* **Task goal**:
Give back exactly the lines from the one containing "mug: none [105,280,132,302]" through the end of the records, including both, and no others.

* **Extracted data**:
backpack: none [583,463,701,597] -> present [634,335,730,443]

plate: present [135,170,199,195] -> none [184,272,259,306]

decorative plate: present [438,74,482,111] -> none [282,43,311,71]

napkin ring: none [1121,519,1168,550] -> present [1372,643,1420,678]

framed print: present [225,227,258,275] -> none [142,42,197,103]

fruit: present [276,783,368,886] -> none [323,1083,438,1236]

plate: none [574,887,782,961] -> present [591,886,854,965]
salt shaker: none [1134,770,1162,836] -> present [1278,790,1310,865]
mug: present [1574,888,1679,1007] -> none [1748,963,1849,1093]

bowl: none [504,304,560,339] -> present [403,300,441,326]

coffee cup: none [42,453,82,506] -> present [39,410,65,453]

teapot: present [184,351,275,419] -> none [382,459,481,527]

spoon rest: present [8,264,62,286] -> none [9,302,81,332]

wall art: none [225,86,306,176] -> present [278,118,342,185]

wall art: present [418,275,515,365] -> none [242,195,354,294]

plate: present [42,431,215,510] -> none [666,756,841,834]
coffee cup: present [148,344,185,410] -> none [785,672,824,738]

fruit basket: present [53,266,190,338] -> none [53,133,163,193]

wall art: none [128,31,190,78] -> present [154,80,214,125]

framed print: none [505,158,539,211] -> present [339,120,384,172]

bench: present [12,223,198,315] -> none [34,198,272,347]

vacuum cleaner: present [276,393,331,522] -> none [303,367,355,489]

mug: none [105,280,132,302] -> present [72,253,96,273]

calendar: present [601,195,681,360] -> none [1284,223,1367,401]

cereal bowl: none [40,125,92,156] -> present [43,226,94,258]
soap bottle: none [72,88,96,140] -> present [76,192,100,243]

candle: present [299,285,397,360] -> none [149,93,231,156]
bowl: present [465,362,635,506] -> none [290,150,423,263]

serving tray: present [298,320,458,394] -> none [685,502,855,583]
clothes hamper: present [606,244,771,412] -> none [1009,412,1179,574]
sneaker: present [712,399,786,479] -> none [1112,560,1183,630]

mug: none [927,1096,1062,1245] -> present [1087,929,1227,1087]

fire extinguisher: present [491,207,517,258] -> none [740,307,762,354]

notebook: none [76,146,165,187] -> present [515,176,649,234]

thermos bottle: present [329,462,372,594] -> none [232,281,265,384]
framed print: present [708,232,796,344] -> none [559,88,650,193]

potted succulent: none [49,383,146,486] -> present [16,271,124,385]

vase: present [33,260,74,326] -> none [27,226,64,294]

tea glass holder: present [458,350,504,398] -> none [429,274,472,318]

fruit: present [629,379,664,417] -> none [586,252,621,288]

* **Solution**:
mug: none [105,280,132,302] -> present [72,253,96,273]

calendar: present [601,195,681,360] -> none [1284,223,1367,401]

cereal bowl: none [40,125,92,156] -> present [43,226,94,258]
soap bottle: none [72,88,96,140] -> present [76,192,100,243]

candle: present [299,285,397,360] -> none [149,93,231,156]
bowl: present [465,362,635,506] -> none [290,150,423,263]

serving tray: present [298,320,458,394] -> none [685,502,855,583]
clothes hamper: present [606,244,771,412] -> none [1009,412,1179,574]
sneaker: present [712,399,786,479] -> none [1112,560,1183,630]

mug: none [927,1096,1062,1245] -> present [1087,929,1227,1087]

fire extinguisher: present [491,207,517,258] -> none [740,307,762,354]

notebook: none [76,146,165,187] -> present [515,176,649,234]

thermos bottle: present [329,462,372,594] -> none [232,281,265,384]
framed print: present [708,232,796,344] -> none [559,88,650,193]

potted succulent: none [49,383,146,486] -> present [16,271,124,385]

vase: present [33,260,74,326] -> none [27,226,64,294]

tea glass holder: present [458,350,504,398] -> none [429,274,472,318]

fruit: present [629,379,664,417] -> none [586,252,621,288]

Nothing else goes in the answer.